►
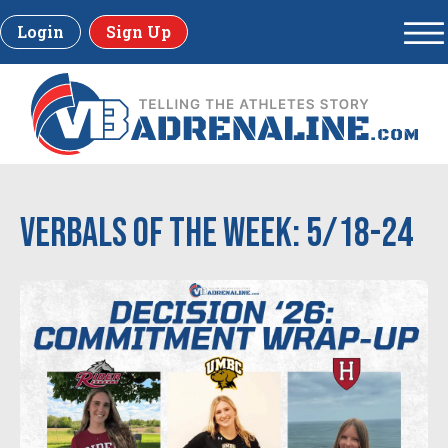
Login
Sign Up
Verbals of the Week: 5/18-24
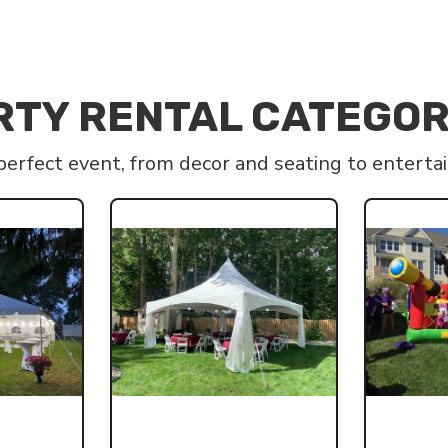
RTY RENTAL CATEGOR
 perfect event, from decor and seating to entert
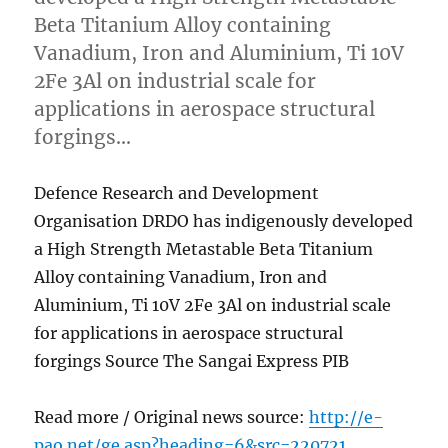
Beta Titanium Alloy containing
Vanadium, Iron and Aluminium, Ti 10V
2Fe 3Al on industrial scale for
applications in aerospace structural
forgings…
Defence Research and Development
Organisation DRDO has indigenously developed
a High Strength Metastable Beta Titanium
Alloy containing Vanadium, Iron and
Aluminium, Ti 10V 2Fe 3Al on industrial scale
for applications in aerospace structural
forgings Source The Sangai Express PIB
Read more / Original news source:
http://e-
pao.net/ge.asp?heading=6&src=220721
◄
►
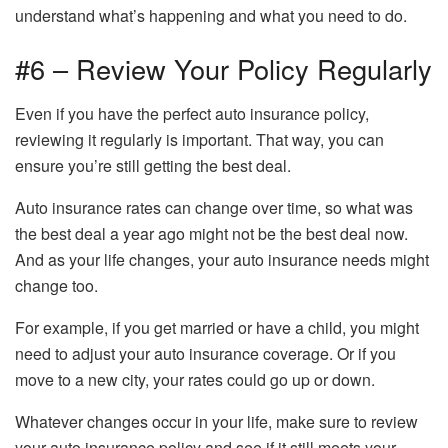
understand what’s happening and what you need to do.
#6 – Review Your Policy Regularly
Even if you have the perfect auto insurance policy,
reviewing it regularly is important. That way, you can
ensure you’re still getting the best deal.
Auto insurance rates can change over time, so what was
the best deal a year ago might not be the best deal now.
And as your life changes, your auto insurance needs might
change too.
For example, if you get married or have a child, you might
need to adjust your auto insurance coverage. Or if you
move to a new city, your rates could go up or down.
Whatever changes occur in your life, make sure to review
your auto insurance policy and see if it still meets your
◄
> _Task statement_
Go line by line through the records above and copy each one containing "rates".

> _Output of the task_
Auto insurance rates can change over time, so what was
move to a new city, your rates could go up or down.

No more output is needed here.